━━━ Listed records ━━━

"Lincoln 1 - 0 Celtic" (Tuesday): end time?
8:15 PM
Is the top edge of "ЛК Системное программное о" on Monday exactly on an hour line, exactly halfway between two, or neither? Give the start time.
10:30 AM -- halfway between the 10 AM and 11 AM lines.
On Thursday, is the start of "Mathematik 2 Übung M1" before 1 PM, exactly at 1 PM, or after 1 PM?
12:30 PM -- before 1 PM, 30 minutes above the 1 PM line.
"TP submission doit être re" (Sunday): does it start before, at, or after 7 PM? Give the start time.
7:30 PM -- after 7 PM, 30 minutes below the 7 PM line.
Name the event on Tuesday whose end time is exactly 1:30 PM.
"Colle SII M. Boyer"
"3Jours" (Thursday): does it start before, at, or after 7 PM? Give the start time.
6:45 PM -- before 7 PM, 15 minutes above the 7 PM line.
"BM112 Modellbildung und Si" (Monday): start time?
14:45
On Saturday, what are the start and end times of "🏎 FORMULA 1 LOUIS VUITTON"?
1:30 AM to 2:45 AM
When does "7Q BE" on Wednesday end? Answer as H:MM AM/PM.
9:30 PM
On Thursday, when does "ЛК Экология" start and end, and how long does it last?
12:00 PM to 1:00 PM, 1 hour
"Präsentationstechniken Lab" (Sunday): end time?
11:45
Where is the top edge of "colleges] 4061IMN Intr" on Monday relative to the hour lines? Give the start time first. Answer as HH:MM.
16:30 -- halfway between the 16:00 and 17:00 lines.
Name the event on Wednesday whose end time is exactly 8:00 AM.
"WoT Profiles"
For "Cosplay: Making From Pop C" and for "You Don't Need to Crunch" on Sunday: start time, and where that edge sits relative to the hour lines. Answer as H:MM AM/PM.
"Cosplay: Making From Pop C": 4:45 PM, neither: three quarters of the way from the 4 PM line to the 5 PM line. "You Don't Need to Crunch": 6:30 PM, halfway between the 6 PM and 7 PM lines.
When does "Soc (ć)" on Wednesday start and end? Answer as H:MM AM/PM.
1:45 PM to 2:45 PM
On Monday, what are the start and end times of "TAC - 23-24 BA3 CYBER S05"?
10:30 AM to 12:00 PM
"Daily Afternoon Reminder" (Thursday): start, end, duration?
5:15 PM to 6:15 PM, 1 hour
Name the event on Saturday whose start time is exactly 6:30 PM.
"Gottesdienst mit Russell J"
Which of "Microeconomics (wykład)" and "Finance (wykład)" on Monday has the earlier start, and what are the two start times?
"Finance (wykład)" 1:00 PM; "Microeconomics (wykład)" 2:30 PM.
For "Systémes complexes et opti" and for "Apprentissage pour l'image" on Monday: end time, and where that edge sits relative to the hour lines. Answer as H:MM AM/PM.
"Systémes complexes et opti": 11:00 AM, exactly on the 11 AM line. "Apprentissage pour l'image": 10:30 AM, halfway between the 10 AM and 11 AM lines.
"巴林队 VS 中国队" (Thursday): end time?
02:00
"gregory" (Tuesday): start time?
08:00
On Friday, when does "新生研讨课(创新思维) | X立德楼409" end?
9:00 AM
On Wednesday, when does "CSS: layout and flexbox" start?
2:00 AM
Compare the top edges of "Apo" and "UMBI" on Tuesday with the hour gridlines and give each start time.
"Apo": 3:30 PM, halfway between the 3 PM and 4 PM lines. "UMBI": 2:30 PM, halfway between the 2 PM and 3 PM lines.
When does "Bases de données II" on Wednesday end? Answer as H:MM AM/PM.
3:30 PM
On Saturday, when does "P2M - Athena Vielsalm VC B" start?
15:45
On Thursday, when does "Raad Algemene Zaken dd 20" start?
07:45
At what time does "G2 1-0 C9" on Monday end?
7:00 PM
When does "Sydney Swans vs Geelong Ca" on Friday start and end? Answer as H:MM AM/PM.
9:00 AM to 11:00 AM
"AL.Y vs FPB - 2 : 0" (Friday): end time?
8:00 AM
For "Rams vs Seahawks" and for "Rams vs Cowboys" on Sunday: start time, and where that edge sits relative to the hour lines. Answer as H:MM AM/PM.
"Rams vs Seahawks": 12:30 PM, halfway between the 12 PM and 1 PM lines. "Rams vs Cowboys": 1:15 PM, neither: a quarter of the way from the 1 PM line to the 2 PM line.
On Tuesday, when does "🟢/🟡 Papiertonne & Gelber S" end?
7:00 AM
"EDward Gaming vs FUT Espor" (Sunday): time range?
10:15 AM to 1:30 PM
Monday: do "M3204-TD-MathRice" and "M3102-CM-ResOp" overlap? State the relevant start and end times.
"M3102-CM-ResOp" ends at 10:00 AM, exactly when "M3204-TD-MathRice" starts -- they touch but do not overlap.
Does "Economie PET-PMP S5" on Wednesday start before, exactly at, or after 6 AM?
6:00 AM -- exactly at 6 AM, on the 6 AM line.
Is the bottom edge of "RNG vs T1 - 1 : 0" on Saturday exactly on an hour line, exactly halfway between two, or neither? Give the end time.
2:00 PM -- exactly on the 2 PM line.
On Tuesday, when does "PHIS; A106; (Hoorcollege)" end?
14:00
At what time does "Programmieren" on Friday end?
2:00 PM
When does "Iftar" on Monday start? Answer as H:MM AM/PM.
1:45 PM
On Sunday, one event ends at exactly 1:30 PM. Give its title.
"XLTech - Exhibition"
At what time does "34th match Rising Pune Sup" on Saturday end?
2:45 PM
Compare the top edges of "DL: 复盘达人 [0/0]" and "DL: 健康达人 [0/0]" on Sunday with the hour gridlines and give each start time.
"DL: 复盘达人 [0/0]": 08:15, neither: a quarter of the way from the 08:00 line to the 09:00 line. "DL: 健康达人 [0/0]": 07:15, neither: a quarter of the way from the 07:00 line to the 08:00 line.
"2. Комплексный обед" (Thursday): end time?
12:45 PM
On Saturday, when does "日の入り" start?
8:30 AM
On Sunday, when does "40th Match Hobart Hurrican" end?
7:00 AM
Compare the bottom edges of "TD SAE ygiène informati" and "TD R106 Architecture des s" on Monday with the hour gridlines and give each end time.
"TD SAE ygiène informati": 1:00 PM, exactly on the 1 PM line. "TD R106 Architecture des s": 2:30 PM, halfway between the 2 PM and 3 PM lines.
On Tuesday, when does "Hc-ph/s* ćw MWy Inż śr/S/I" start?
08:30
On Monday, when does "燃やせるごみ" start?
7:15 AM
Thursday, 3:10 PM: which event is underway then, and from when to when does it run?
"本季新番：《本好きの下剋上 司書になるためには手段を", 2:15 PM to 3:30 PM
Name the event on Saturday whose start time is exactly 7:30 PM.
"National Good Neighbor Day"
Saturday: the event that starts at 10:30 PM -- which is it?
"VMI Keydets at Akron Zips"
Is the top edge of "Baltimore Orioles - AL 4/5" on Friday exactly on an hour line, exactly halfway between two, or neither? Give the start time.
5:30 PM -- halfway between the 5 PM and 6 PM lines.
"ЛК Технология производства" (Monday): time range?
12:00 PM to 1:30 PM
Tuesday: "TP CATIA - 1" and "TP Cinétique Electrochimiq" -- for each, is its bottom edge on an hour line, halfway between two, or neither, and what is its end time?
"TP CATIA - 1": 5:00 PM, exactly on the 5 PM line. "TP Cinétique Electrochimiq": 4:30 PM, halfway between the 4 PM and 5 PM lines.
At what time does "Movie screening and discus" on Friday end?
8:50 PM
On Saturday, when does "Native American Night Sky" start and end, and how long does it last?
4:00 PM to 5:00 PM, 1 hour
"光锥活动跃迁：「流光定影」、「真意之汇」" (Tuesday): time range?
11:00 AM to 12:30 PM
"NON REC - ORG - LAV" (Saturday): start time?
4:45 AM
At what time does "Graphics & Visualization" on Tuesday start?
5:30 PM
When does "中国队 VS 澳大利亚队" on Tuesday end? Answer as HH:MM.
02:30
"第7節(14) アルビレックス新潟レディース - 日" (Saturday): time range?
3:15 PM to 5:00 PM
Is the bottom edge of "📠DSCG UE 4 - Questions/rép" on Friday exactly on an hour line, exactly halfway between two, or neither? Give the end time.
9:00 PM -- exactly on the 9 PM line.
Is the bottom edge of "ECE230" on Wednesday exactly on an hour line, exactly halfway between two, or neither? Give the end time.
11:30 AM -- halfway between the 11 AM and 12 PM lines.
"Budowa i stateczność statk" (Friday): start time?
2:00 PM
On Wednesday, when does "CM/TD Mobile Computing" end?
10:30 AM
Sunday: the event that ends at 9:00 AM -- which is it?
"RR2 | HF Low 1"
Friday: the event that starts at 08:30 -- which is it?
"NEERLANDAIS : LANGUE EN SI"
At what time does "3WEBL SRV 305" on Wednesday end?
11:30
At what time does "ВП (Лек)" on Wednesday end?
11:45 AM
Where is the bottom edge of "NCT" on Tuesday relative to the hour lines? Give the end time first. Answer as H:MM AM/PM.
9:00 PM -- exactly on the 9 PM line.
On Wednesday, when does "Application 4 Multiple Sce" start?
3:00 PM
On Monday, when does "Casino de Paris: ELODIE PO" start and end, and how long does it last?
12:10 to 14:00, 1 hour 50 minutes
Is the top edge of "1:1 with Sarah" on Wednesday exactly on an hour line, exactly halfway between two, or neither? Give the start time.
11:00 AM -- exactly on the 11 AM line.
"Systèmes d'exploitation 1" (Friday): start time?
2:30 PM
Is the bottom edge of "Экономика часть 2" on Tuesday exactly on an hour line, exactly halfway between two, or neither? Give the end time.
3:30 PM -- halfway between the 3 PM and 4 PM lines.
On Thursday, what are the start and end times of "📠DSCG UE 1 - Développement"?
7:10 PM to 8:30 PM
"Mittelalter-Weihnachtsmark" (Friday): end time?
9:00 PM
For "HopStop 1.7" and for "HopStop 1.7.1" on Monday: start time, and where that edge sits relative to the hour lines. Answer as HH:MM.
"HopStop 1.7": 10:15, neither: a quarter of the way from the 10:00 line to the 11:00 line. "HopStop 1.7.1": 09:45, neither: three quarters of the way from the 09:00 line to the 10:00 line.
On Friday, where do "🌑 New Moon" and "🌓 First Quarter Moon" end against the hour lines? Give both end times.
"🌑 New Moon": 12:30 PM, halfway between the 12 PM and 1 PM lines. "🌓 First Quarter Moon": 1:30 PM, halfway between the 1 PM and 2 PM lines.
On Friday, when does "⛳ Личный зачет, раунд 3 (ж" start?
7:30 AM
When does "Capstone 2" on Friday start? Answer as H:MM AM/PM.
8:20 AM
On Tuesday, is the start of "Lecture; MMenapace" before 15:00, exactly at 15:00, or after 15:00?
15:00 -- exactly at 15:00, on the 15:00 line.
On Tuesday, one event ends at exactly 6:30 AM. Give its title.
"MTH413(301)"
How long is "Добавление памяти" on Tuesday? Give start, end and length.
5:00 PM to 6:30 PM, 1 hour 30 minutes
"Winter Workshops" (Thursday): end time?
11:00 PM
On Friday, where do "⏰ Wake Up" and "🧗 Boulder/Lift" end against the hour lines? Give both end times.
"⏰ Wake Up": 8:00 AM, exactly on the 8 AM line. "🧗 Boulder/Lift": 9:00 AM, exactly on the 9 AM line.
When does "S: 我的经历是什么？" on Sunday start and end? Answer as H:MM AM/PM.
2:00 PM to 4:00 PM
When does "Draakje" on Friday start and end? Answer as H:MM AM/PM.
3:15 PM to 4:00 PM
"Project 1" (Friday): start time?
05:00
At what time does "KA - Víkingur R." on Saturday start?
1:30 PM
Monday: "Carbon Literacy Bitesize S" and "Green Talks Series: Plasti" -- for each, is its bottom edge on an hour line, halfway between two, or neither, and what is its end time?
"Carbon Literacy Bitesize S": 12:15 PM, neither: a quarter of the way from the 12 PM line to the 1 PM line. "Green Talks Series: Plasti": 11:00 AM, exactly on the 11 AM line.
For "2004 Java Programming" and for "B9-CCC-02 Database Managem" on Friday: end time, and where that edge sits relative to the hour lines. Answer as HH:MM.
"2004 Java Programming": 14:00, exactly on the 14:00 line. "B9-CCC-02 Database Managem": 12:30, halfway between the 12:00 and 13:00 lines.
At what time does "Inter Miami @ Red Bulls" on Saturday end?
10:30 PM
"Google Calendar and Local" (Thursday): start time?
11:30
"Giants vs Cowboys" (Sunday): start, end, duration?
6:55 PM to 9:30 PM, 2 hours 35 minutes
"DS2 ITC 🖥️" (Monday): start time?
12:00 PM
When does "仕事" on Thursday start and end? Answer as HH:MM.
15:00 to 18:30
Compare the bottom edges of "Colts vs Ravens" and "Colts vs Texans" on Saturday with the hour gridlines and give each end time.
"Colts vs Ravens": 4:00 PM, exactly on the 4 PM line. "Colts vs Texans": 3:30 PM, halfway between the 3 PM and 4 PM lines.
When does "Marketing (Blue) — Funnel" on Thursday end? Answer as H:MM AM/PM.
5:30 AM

━━━

• [What to work on]
Copy out the source records word for word, starting at the line containing "on Saturday with" and continuing through the last line of the records.

• [Task output]
Compare the bottom edges of "Colts vs Ravens" and "Colts vs Texans" on Saturday with the hour gridlines and give each end time.
"Colts vs Ravens": 4:00 PM, exactly on the 4 PM line. "Colts vs Texans": 3:30 PM, halfway between the 3 PM and 4 PM lines.
When does "Marketing (Blue) — Funnel" on Thursday end? Answer as H:MM AM/PM.
5:30 AM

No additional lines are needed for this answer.